Basic operations defined on arrays are:

  • Indexing, accessing an array element by its tuple of indices;
  • Slicing, producing a subarray by putting some constraint on the indices. For example, PL/1 provides extracting of a rows or a columns of an array. In Ada any range of the index can be used in order to extract a subarray from a single-dimensional array;
  • Iteration of the arrays elements. Some languages have Loop/Foreach construct for array iteration;
  • Querying the bounds of array indices;
  • Operations on indices (next, previous, range etc);
  • Array programming languages provide operation applied to entire arrays, so programs in such languages often lack specific index reference.

Values of arrays are called array aggregates.

Multidimensional arrays with some of indices varying are called ragged. This term comes from a typical example of a ragged array, when a two-dimensional array is used to store strings of different length in its rows. When put on paper the right margin of the output become ragged.

Each array index is bounded at run time. Further when

  1. array is not associative
  2. each index is within the bounds (including the bounds)

then it is legal to access the array at the tuple of these indices.

The lower bound is in many programming languages fixed to either 0 (C and relatives) or 1 (Old Fortran and relatives), or arbitrary (Pascal and relatives, modern Fortran). In Ada any discrete type can used as an index.

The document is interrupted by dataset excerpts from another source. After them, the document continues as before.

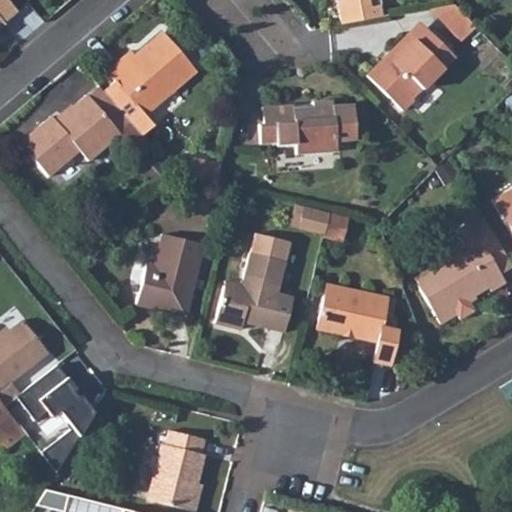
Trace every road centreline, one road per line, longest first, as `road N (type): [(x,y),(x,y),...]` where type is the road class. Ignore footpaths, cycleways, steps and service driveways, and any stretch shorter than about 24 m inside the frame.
road 1 (residential): [(303,423),(234,390),(124,362),(0,207)]
road 2 (residential): [(511,354),(373,430),(303,423)]
road 3 (residential): [(107,0),(0,97)]
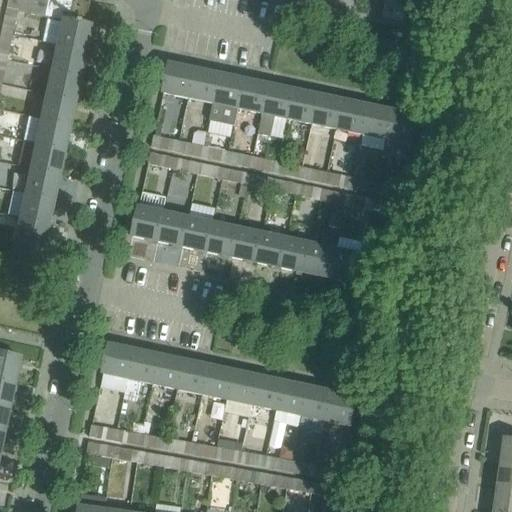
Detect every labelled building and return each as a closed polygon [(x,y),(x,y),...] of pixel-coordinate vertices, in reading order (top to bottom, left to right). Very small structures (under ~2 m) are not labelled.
[(21,0),(7,0),(6,9),(17,12),(19,12),(21,0)] [(34,0),(21,0),(19,12),(32,15),(34,0)] [(34,0),(32,15),(44,17),(48,0),(34,0)] [(48,0),(44,17),(56,20),(60,0),(48,0)] [(61,21),(69,22),(73,0),(60,0),(56,20),(61,21)] [(78,0),(73,0),(69,22),(84,26),(89,2),(78,0)] [(410,0),(410,4),(433,9),(435,0),(410,0)] [(13,34),(17,12),(6,9),(1,32),(13,34)] [(69,22),(61,21),(56,44),(86,50),(91,27),(84,26),(69,22)] [(0,57),(7,59),(13,34),(1,32),(0,35),(0,57)] [(81,75),(86,50),(56,44),(51,69),(81,75)] [(186,99),(193,69),(170,64),(163,94),(186,99)] [(81,75),(51,69),(45,94),(76,100),(81,75)] [(211,105),(218,74),(193,69),(186,99),(211,105)] [(236,110),(243,79),(218,74),(211,105),(208,122),(233,127),(236,110)] [(262,115),(268,85),(243,79),(236,110),(262,115)] [(287,121),(293,90),(268,85),(262,115),(257,136),(270,139),(274,118),(287,121)] [(312,126),(318,95),(293,90),(287,121),(312,126)] [(70,125),(76,100),(45,94),(40,119),(70,125)] [(337,131),(343,101),(318,95),(312,126),(337,131)] [(362,136),(368,106),(343,101),(337,131),(362,136)] [(387,142),(393,111),(368,106),(362,136),(387,142)] [(387,142),(410,147),(411,147),(417,116),(393,111),(387,142)] [(70,125),(40,119),(35,144),(65,151),(70,125)] [(177,142),(154,137),(151,148),(175,153),(177,142)] [(175,153),(200,158),(202,147),(177,142),(175,153)] [(60,176),(65,151),(35,144),(29,169),(60,176)] [(202,147),(200,158),(225,164),(227,153),(202,147)] [(225,164),(250,169),(252,158),(227,153),(225,164)] [(150,154),(148,165),(171,170),(174,159),(150,154)] [(252,158),(250,169),(275,174),(277,163),(252,158)] [(171,170),(196,175),(199,164),(174,159),(171,170)] [(275,174),(300,180),(302,169),(277,163),(275,174)] [(221,181),(224,170),(199,164),(196,175),(221,181)] [(60,176),(29,169),(24,194),(54,201),(60,176)] [(302,169),(300,180),(325,185),(328,174),(302,169)] [(221,181),(246,186),(249,175),(224,170),(221,181)] [(325,185),(350,190),(353,179),(328,174),(325,185)] [(271,191),(274,180),(249,175),(246,186),(271,191)] [(353,179),(350,190),(375,196),(378,185),(353,179)] [(271,191),(297,197),(299,186),(274,180),(271,191)] [(401,190),(378,185),(375,196),(399,201),(402,190),(401,190)] [(322,202),(324,191),(299,186),(297,197),(322,202)] [(322,202),(347,207),(349,196),(324,191),(322,202)] [(49,226),(54,201),(24,194),(18,219),(49,226)] [(372,213),(374,202),(349,196),(347,207),(372,213)] [(398,207),(374,202),(372,213),(395,218),(398,207)] [(132,238),(155,243),(162,213),(139,208),(132,238)] [(187,218),(162,213),(155,243),(181,249),(187,218)] [(181,249),(206,254),(212,224),(187,218),(181,249)] [(49,226),(18,219),(13,244),(43,251),(49,226)] [(237,229),(212,224),(206,254),(231,259),(237,229)] [(231,259),(256,265),(262,234),(237,229),(231,259)] [(287,240),(262,234),(256,265),(281,270),(287,240)] [(281,270),(306,275),(312,245),(287,240),(281,270)] [(8,268),(38,275),(43,251),(13,244),(10,257),(0,254),(0,272),(7,274),(8,268)] [(337,251),(312,245),(306,275),(331,281),(337,251)] [(331,281),(356,286),(362,256),(337,251),(331,281)] [(387,261),(362,256),(356,286),(380,291),(387,261)] [(133,350),(109,345),(103,375),(127,380),(133,350)] [(128,381),(123,403),(137,406),(142,384),(152,386),(158,355),(133,350),(127,380),(128,381)] [(20,359),(0,354),(0,380),(15,384),(20,359)] [(183,361),(158,355),(152,386),(177,391),(183,361)] [(202,397),(208,366),(183,361),(177,391),(202,397)] [(234,371),(208,366),(202,397),(227,402),(234,371)] [(252,407),(259,377),(234,371),(227,402),(252,407)] [(284,382),(259,377),(252,407),(277,413),(284,382)] [(0,406),(10,409),(15,384),(0,380),(0,406)] [(302,418),(309,388),(284,382),(277,413),(302,418)] [(334,393),(309,388),(302,418),(327,423),(334,393)] [(327,423),(350,428),(351,428),(357,398),(334,393),(327,423)] [(10,409),(0,406),(0,432),(4,434),(10,409)] [(117,431),(92,427),(89,438),(115,442),(117,431)] [(143,436),(117,431),(115,442),(141,447),(143,436)] [(141,447),(166,451),(168,440),(143,436),(141,447)] [(193,445),(168,440),(166,451),(191,456),(193,445)] [(511,440),(504,440),(500,465),(511,466),(511,440)] [(88,444),(87,455),(112,459),(114,448),(88,444)] [(191,456),(216,460),(218,449),(193,445),(191,456)] [(137,464),(139,453),(114,448),(112,459),(137,464)] [(244,454),(218,449),(216,460),(242,465),(244,454)] [(165,458),(139,453),(137,464),(163,468),(165,458)] [(242,465),(267,470),(269,458),(244,454),(242,465)] [(188,473),(190,462),(165,458),(163,468),(188,473)] [(294,463),(269,458),(267,470),(292,474),(294,463)] [(215,467),(190,462),(188,473),(213,477),(215,467)] [(292,474),(317,479),(319,467),(294,463),(292,474)] [(511,466),(500,465),(497,490),(511,492),(511,466)] [(238,482),(240,471),(215,467),(213,477),(238,482)] [(341,471),(319,467),(317,479),(339,482),(341,471)] [(266,476),(240,471),(238,482),(264,487),(266,476)] [(289,491),(291,480),(266,476),(264,487),(289,491)] [(316,485),(291,480),(289,491),(314,496),(316,485)] [(314,496),(336,499),(338,488),(316,485),(314,496)] [(493,511),(511,511),(511,492),(497,490),(493,511)]
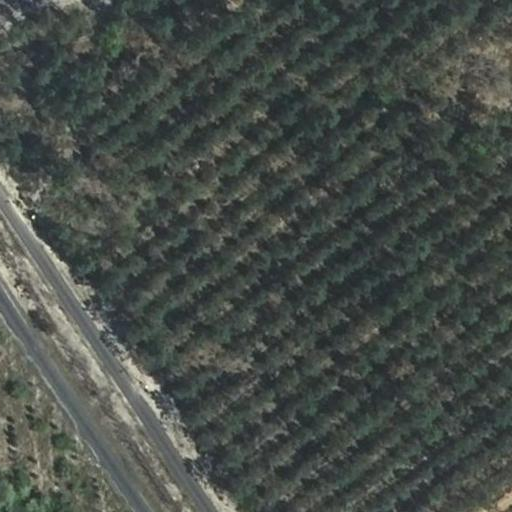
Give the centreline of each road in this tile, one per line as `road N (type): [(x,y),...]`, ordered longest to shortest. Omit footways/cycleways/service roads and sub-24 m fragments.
road 1 (track): [(223,511),(0,174)]
road 2 (residential): [(0,271),(159,511)]
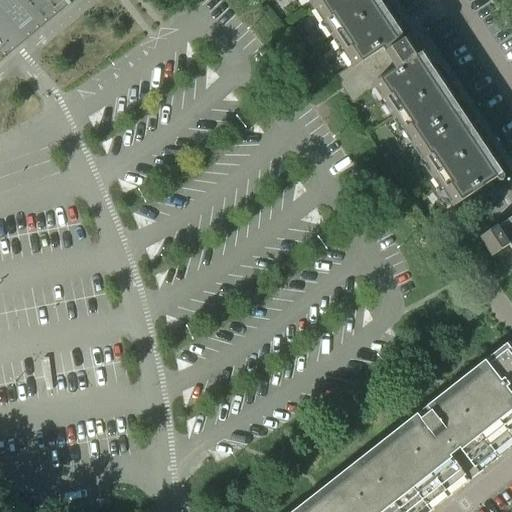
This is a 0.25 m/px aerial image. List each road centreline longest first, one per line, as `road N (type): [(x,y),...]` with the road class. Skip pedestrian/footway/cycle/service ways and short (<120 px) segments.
road 1 (residential): [(23,55),(52,96),(123,253),(155,392),(171,511)]
road 2 (residential): [(511,316),(476,272),(459,234),(465,221),(511,191)]
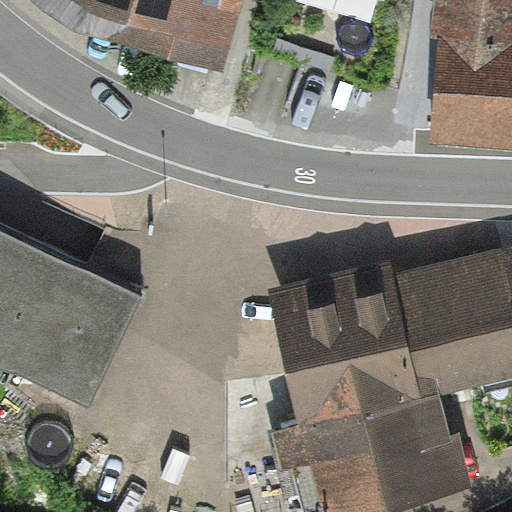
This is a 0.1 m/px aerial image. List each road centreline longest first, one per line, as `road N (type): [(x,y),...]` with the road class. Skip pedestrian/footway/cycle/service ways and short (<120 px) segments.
road 1 (tertiary): [(160,140),(344,182),(511,188)]
road 2 (tertiary): [(0,34),(160,140)]
road 3 (residential): [(160,140),(135,174),(0,175)]
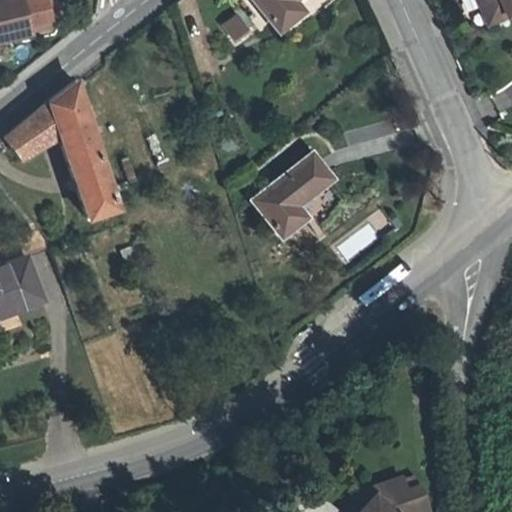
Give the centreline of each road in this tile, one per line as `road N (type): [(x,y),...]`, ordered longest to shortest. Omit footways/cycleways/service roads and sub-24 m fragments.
road 1 (tertiary): [(0,499),(165,450),(248,414),(475,236)]
road 2 (residential): [(472,511),(461,374),(475,236)]
road 3 (residential): [(402,0),(496,218)]
road 4 (residential): [(0,120),(144,0)]
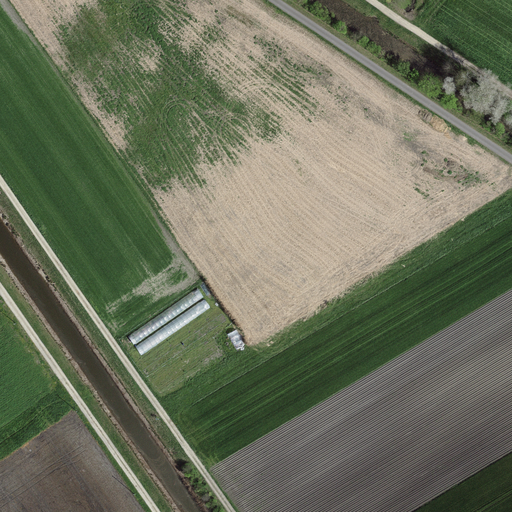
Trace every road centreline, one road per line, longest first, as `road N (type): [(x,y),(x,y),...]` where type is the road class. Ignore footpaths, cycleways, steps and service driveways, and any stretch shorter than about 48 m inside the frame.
road 1 (track): [(0,184),(228,511)]
road 2 (track): [(269,0),(511,158)]
road 3 (track): [(157,511),(0,286)]
road 4 (track): [(371,0),(511,96)]
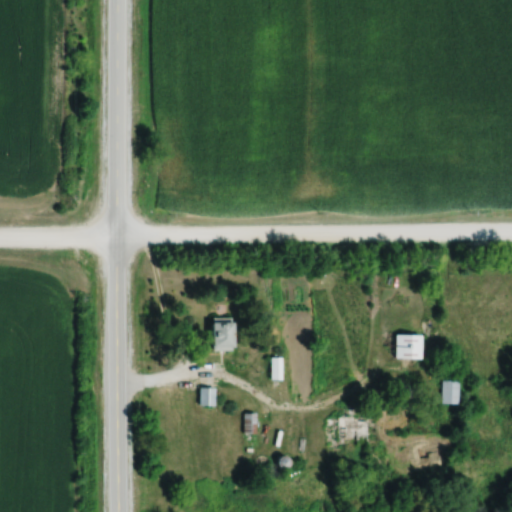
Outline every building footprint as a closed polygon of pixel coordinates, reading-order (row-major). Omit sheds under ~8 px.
[(233,317),(211,317),(211,350),(233,350),(233,317)] [(395,357),(420,357),(420,334),(395,334),(395,357)] [(280,379),(281,357),(270,357),(270,379),(280,379)] [(458,403),(458,380),(441,380),(441,403),(458,403)] [(200,405),(213,405),(213,387),(200,387),(200,405)] [(255,413),(244,413),(243,432),(254,433),(255,413)] [(369,443),(369,423),(338,423),(338,443),(369,443)]
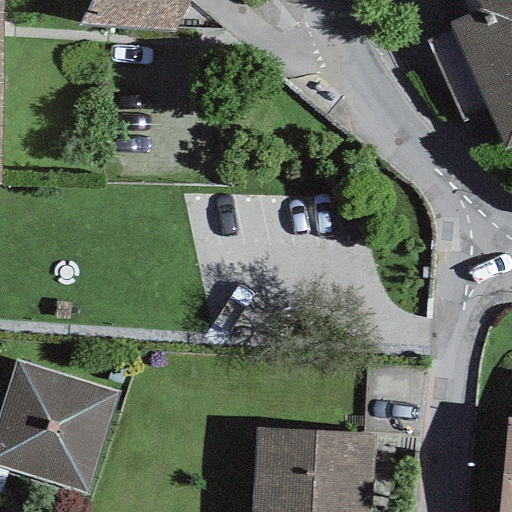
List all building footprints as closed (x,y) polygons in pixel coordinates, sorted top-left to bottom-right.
[(0,0),(0,109),(8,0),(0,0)] [(189,1),(188,0),(93,0),(80,22),(172,31),(189,1)] [(511,0),(472,0),(478,13),(450,25),(507,153),(511,151),(511,0)] [(0,400),(0,467),(86,494),(119,391),(13,358),(0,400)] [(372,511),(375,435),(253,431),(250,511),(372,511)]
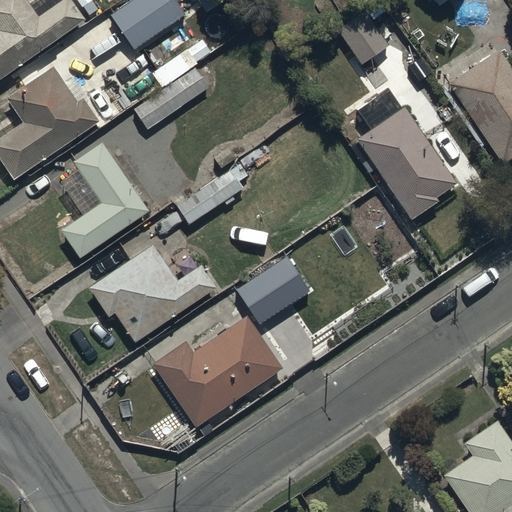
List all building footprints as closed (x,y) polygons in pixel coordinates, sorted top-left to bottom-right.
[(0,0),(0,77),(85,16),(74,0),(55,0),(40,11),(31,0),(0,0)] [(184,11),(176,0),(127,0),(112,11),(136,46),(184,11)] [(366,7),(337,27),(361,62),(389,42),(366,7)] [(511,64),(498,43),(447,79),(503,160),(511,153),(511,64)] [(53,63),(9,92),(26,118),(19,123),(0,135),(0,153),(14,175),(100,118),(83,93),(76,98),(53,63)] [(208,85),(194,64),(133,106),(148,127),(208,85)] [(457,178),(403,102),(355,137),(411,215),(438,195),(437,193),(457,178)] [(101,195),(60,225),(80,253),(148,205),(101,139),(74,158),(101,195)] [(231,166),(175,202),(189,222),(244,186),(231,166)] [(178,275),(152,238),(88,285),(108,313),(113,309),(135,340),(216,281),(200,259),(178,275)] [(284,265),(240,293),(257,320),(301,292),(284,265)] [(185,336),(152,359),(195,423),(283,364),(247,312),(193,348),(185,336)] [(473,451),(443,470),(470,511),(495,511),(502,508),(504,511),(506,511),(511,508),(511,437),(498,415),(464,438),(473,451)]
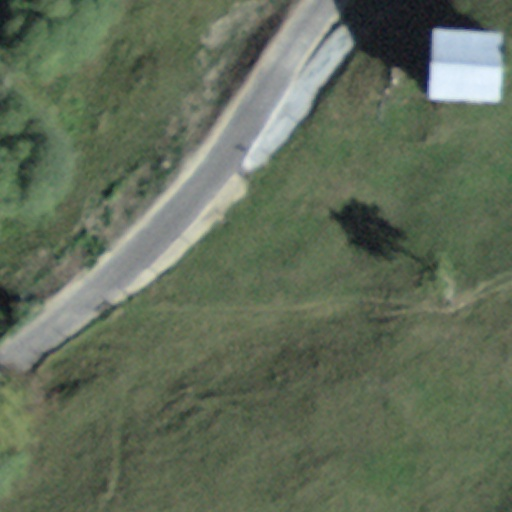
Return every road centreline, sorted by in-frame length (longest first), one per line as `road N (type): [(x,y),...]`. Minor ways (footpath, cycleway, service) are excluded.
road 1 (track): [(0,369),(88,298),(187,189),(319,0)]
road 2 (track): [(376,0),(329,38),(270,137),(187,189)]
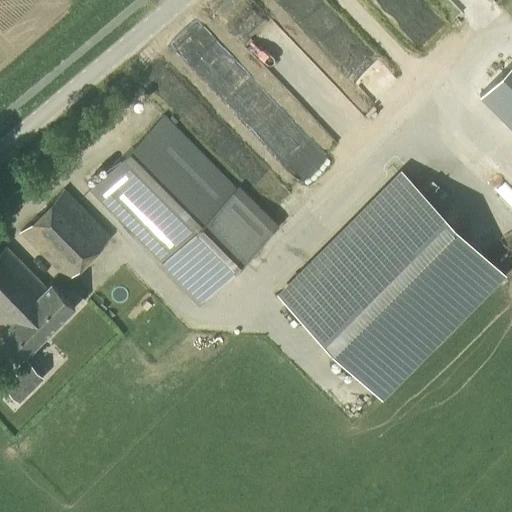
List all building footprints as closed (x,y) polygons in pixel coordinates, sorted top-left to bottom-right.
[(261,13),(270,3),(266,0),(248,0),(234,16),(258,37),(271,22),(261,13)] [(160,74),(173,93),(187,83),(174,64),(160,74)] [(300,134),(237,73),(219,91),(282,153),(300,134)] [(217,108),(205,116),(219,138),(230,130),(217,108)] [(235,189),(164,117),(91,189),(163,261),(162,262),(201,301),(274,228),(235,189)] [(332,119),(272,177),(296,202),(356,144),(332,119)] [(266,169),(248,148),(234,160),(252,181),(266,169)] [(506,264),(406,166),(284,294),(383,393),(506,264)] [(66,280),(110,235),(63,188),(18,233),(66,280)] [(46,288),(6,247),(0,252),(0,321),(5,327),(1,331),(25,355),(75,307),(51,282),(46,288)] [(17,403),(43,377),(25,359),(12,372),(15,375),(3,387),(17,403)]
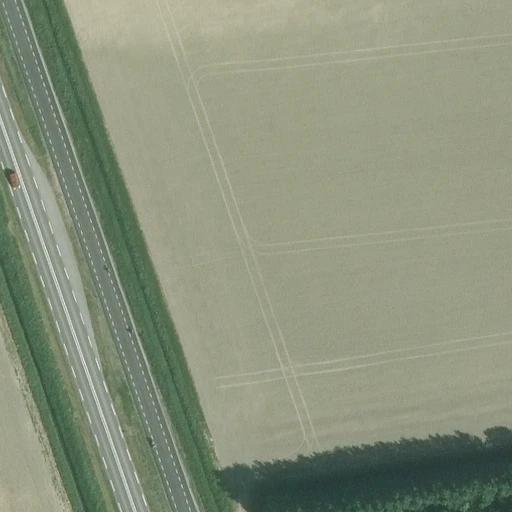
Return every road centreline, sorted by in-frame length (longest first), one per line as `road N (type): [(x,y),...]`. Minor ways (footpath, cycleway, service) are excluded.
road 1 (unclassified): [(185,511),(10,0)]
road 2 (primary): [(134,511),(0,120)]
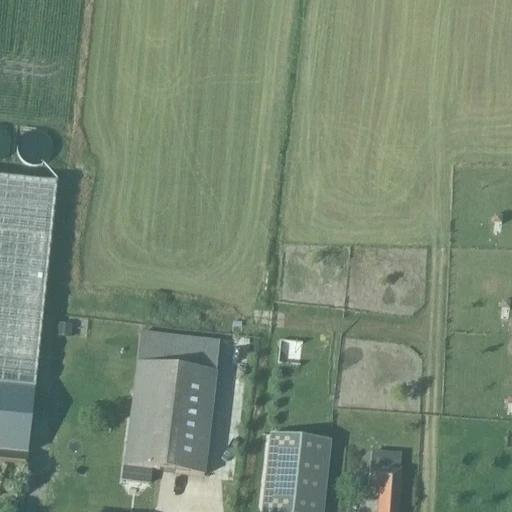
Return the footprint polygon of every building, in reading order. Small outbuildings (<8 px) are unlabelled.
[(0,388),(34,392),(56,185),(0,178),(0,388)] [(495,217),(494,225),(502,226),(503,218),(495,217)] [(503,303),(502,310),(510,312),(511,304),(503,303)] [(57,325),(56,337),(70,338),(72,327),(57,325)] [(124,468),(150,471),(204,478),(216,375),(215,375),(219,343),(140,333),(136,365),(135,365),(124,468)] [(34,392),(0,388),(0,452),(27,456),(34,392)] [(261,511),(321,511),(329,444),(270,437),(261,511)] [(0,452),(0,472),(25,475),(27,456),(0,452)] [(124,468),(122,483),(149,486),(150,471),(124,468)] [(398,511),(401,471),(369,468),(368,488),(380,489),(378,511),(398,511)]
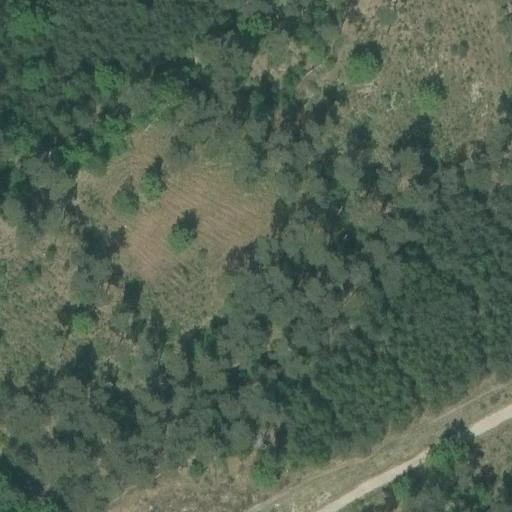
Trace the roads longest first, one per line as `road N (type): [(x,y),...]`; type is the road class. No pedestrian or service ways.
road 1 (track): [(291,0),(0,201)]
road 2 (track): [(311,511),(511,402)]
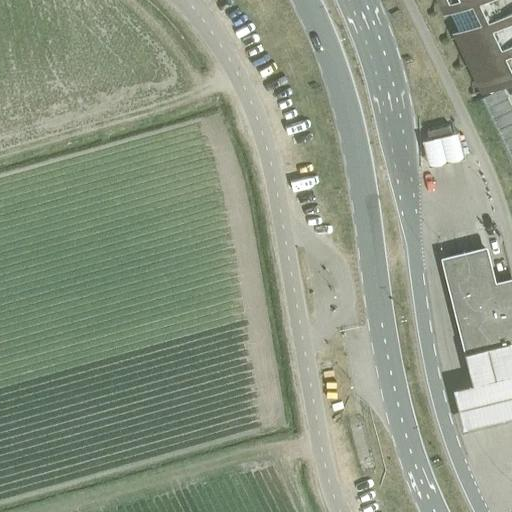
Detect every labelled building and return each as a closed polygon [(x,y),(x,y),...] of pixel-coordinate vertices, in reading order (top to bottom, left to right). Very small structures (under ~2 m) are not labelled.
[(511,0),(436,0),(443,13),(449,10),(458,28),(451,32),(480,91),(487,88),(511,75),(511,0)] [(511,106),(503,87),(481,97),(511,161),(511,106)] [(426,129),(428,137),(421,139),(428,165),(464,155),(457,130),(450,131),(448,123),(426,129)] [(484,249),(448,258),(444,259),(469,357),(510,347),(506,337),(511,335),(511,279),(493,285),(484,249)] [(511,355),(510,347),(469,357),(472,372),(475,386),(459,390),(467,426),(509,416),(511,415),(511,355)]
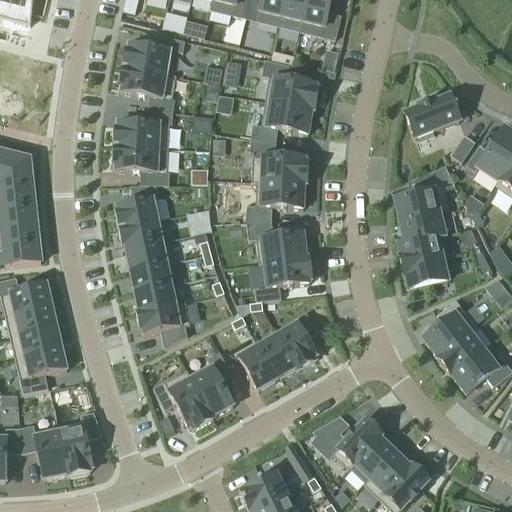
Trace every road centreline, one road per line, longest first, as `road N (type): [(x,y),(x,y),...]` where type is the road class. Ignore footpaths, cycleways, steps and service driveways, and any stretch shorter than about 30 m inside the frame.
road 1 (residential): [(144,494),(69,278),(61,221),(64,152),(91,0)]
road 2 (residential): [(379,33),(355,158),(357,265),(380,366)]
road 3 (residential): [(380,366),(196,470)]
road 4 (residential): [(380,366),(435,427),(511,476)]
road 5 (residential): [(379,33),(443,52),(511,108)]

For an empty array the lower bound of an index is greater than the upper bound. This causes the famous problem of declaring an empty array when the index type is a singleton (has only one value).

When bounds of all array indices are fixed, the array is said to be constrained. When some bounds are unknown until run time, the array is unconstrained. Non-associative unconstrained arrays are usually passed to the subprograms with a "dope" attached to the array body. The dope contains the actual bounds of unconstrained array indices. Associative arrays carry some indexing structure with them, like a hash table etc.

The minimal size of a non-associative array is determined by the current bounds of its indices. In all regular programming languages, the size of such array can be set by the programmer at compile time or after. In many modern programming languages the size of the array may be computed and allocated at run time.

In most programming languages, arrays are accessed by using the array brackets [ and ], e.g. in A[i], but exceptions are Rexx, instead using the dot operator ., such as in A.i, Fortran, Ada and BASIC which use round parentheses A(i), and of course in the lisps which uses constructions like (ELT A n) for accessing and (SETA A n new_val) for setting (Interlisp) or (vector-ref A n) for accessing and (vector-set! A n new_val) for setting (Scheme). No bracket indexing occurs in J, an array language; instead, the normal syntax of function creation and function calling applies.

C

We wish to open a text file and compute letter frequency

FILE *any_text;
/* declare array */
int frequency[26]; 
/* declare a computed index */
int ch; 
 
any_text = fopen ("a_text_file.txt", "rt");
 
/* init the freq table: */
for (ch = 0; ch < 26; ch++) 
    frequency[ch] = 0;
 
ch = fgetc(any_text);
while (!feof(any_text)) {
    if (is_a_letter(ch))
        /* if the char is a letter, then increase character slot in the freq table: */
        frequency[ch-'A'] += 1;
    ch = fgetc(any_text);
}

J

The example task is the same: open a text file and compute letter frequency.
Written in this array programming language, no loops are specified.
Input is a directory-path with filename. Output is a 26-element, single-axis integer array.

load 'files'     NB. fread is among these standard file utilities
ltrfreq=: 3 : 0
 letters=. (65+(i.26)) { a.                  NB. We'll work with minimal alphabet.
 reduced=. (#~ e.&letters) toupper fread y   NB. Omit non-letters. (y is the input.)
 sums   =. +/"_1 = reduced                   NB. Count how often each letter occurs.
 sums (letters I. (~. reduced))} 26 # 0      NB. Alphabetize the sums, then return.
)

Computational metrics

Access is O(1), appending is O(1), and insertion is O(n).